Exercise>
Entries follow. Return each line that contains the word "meczetów".
(Data for processing begins)
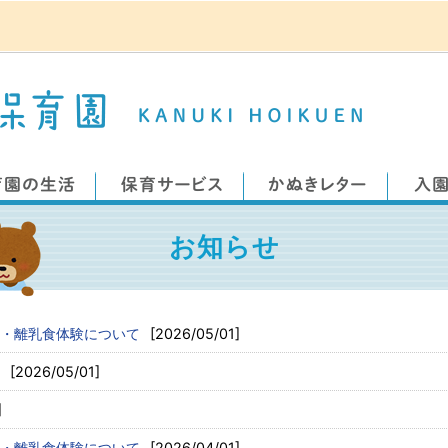
お知らせ
・離乳食体験について
[2026/05/01]
[2026/05/01]
]
・離乳食体験について
[2026/04/01]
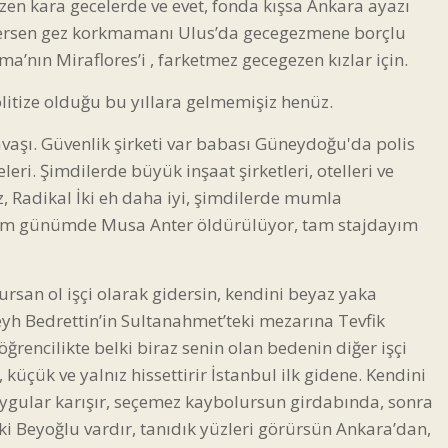
zen kara gecelerde ve evet, fonda kışsa Ankara ayazı
ezersen gez korkmamanı Ulus’da gecegezmene borçlu
ima’nın Miraflores’i , farketmez gecegezen kızlar için.
itize olduğu bu yıllara gelmemişiz henüz.
vaşı. Güvenlik şirketi var babası Güneydoğu'da polis
leri. Şimdilerde büyük inşaat şirketleri, otelleri ve
z, Radikal İki eh daha iyi, şimdilerde mumla
m günümde Musa Anter öldürülüyor, tam stajdayım
rsan ol işçi olarak gidersin, kendini beyaz yaka
Şeyh Bedrettin’in Sultanahmet’teki mezarına Tevfik
ğrencilikte belki biraz senin olan bedenin diğer işçi
küçük ve yalnız hissettirir İstanbul ilk gidene. Kendini
ygular karışır, seçemez kaybolursun girdabında, sonra
 ki Beyoğlu vardır, tanıdık yüzleri görürsün Ankara’dan,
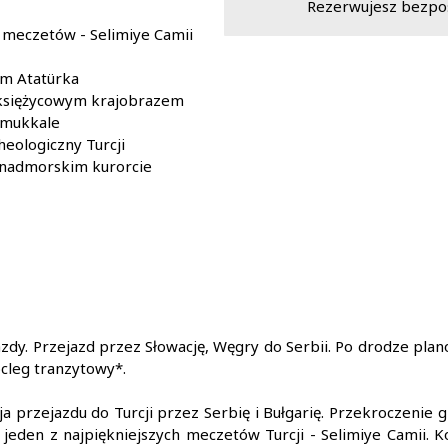
Rezerwujesz bezpoś
h meczetów - Selimiye Camii
eum Atatürka
 księżycowym krajobrazem
amukkale
heologiczny Turcji
 nadmorskim kurorcie
azdy. Przejazd przez Słowację, Węgry do Serbii. Po drodze plan
ocleg tranzytowy*.
 przejazdu do Turcji przez Serbię i Bułgarię. Przekroczenie 
jeden z najpiękniejszych meczetów Turcji - Selimiye Camii. K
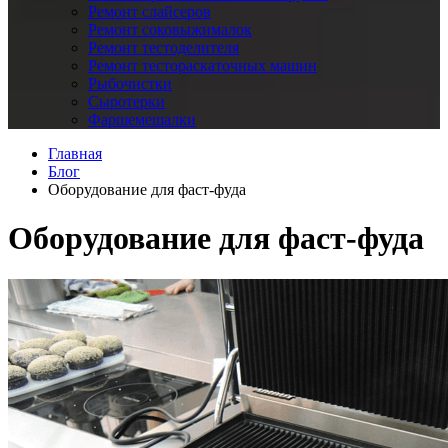
Ремонт слайсеров
Ремонт соковыжималок
Ремонт тестоделителя
Ремонт тестораскаточных машин
Рыбочистки
Сыротерки
Фаршемешалки
Главная
Блог
Оборудование для фаст-фуда
Оборудование для фаст-фуда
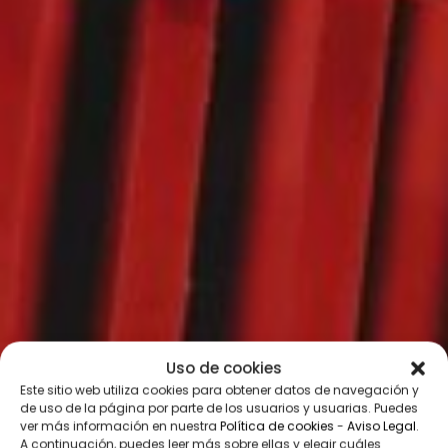
Uso de cookies
Este sitio web utiliza cookies para obtener datos de navegación y
de uso de la página por parte de los usuarios y usuarias. Puedes
ver más información en nuestra
Política de cookies
-
Aviso Legal
.
A continuación, puedes leer más sobre ellas y elegir cuáles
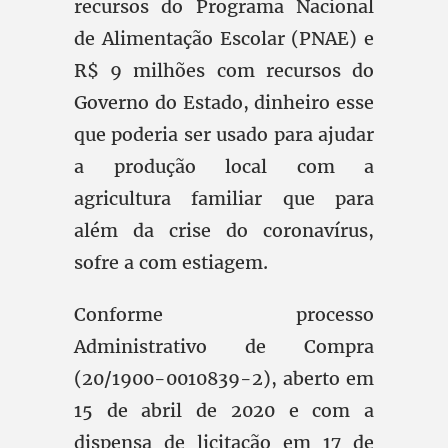
recursos do Programa Nacional
de Alimentação Escolar (PNAE) e
R$ 9 milhões com recursos do
Governo do Estado, dinheiro esse
que poderia ser usado para ajudar
a produção local com a
agricultura familiar que para
além da crise do coronavírus,
sofre a com estiagem.
Conforme processo
Administrativo de Compra
(20/1900-0010839-2), aberto em
15 de abril de 2020 e com a
dispensa de licitação em 17 de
(Data for processing ends)
Response to this exercise>
h meczetów - Selimiye Camii
jeden z najpiękniejszych meczetów Turcji - Selimiye Camii. K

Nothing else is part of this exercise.